SRE vs Disaster Recovery – (Friends or Foe)

08
JUNE, 2020by Eric Boersma

Site reliability engineering versus disaster recovery: Every company needs a disaster recovery plan. This is just a simple fact of life. Your company needs to know how to recover when something breaks or you can’t get access to something you need.

In larger, more advanced tech companies, disaster recovery sometimes bumps against environment management teams. This is the sort of thing that can lead to conflict between the teams. For instance, when the disaster recovery team bumps against the site reliability engineering team, which team takes responsibility for what?

In moments like these, it can feel like disaster recovery and site reliability engineering are foes. In some companies, they stay that way. But in my experience, the healthiest companies don’t think of disaster recovery or site reliability engineering as being foes at all. They find that they work best together, each working toward a goal of making the business better.

In this post, we’ll talk about how that happens and how you can make it happen at your company.

 

What Is Disaster Recovery?

Before we get started, it’s good to understand what we’re talking about. Disaster recovery (DR) is the process of planning and executing in scenarios where there’s been a “disaster.”

Originally, this term meant something significant, like a flood or a fire or an earthquake. Businesses would make plans about how to handle these major events. Then, when they did happen, they’d put those plans into action and follow them to get the business back to normal.

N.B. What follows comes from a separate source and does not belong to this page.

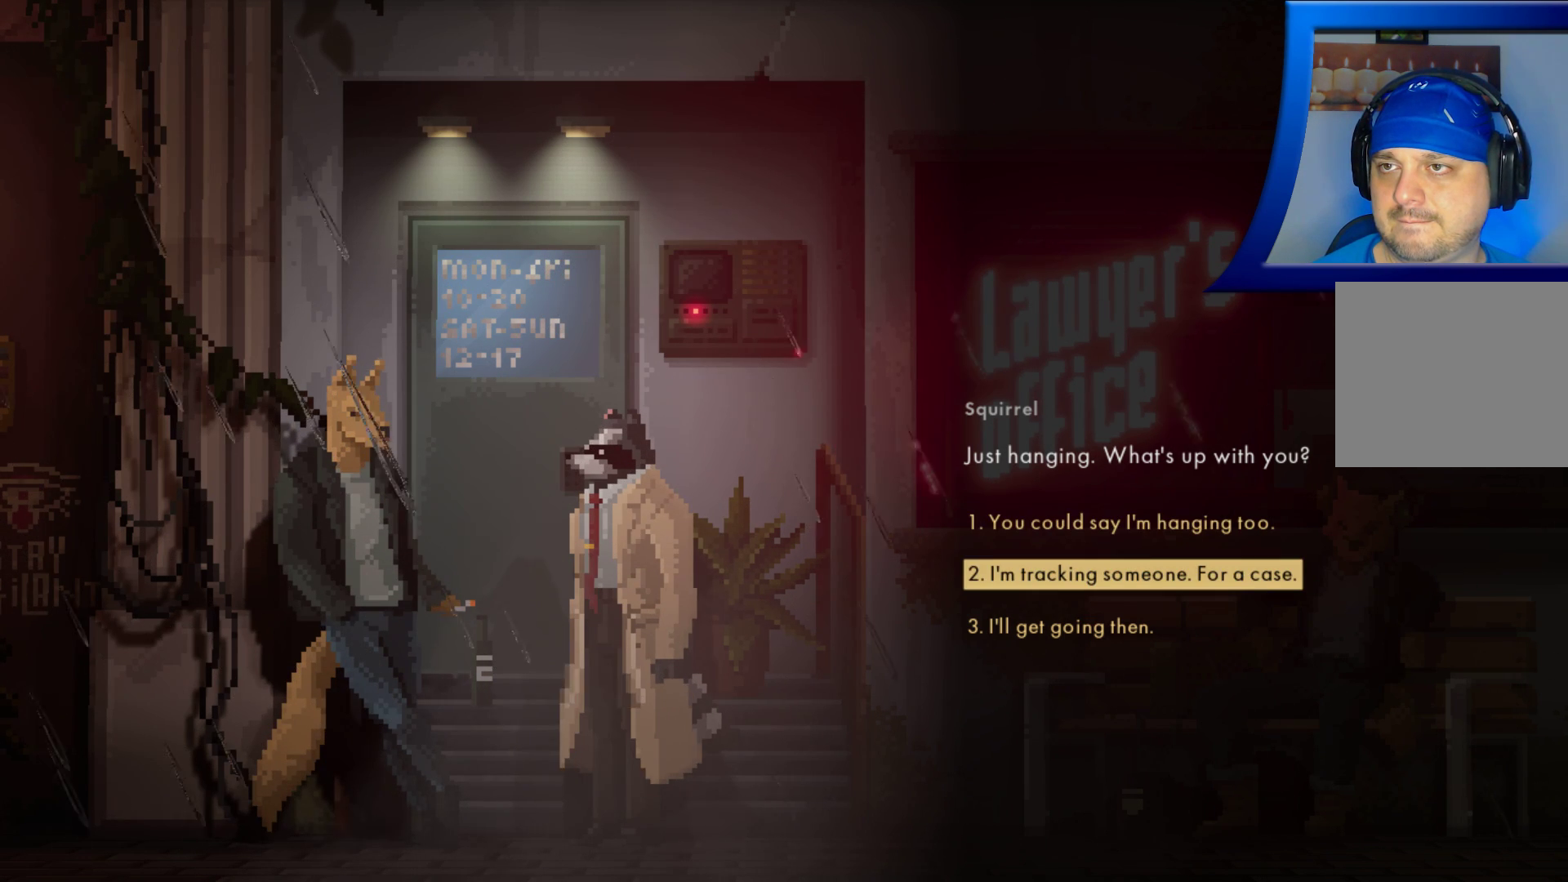
{"buttons": [], "left_stick": "center", "right_stick": "center", "events": [[100, "DPAD_UP", "down"], [183, "DPAD_UP", "up"]]}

In today’s climates, “disaster” can mean something a little less significant. A disaster in today’s tech world can be as small as a critical server suffering a hardware failure. However, it’s still up to the business to have plans in place for events like that and put them into action when they happen.

What Is Site Reliability Engineering?

Site reliability engineering (SRE) can feel a little difficult to define. This is because, as a concept, it’s still pretty young. People are still figuring out the best ways to do it.

Basically, it’s a concept where companies build software to automate building and scaling their technical infrastructure. Instead of systems administrators building and managing individual servers by hand, site reliability engineering expects automation. Effective SRE teams define their environments in code, then use tools to automate their deployment and manage their state. Really effective teams build that automation directly into their release management process. They also use SRE principles to build out test environments, too.

How Can SRE and DR Work Together?

At first glance, it can seem like DR and SRE will always be at odds. When you really break it down, DR is concerned with what happens when things fall down. SRE is concerned with making sure that things keep standing up. Those don’t feel like two groups that will ever overlap, and at some companies, they don’t.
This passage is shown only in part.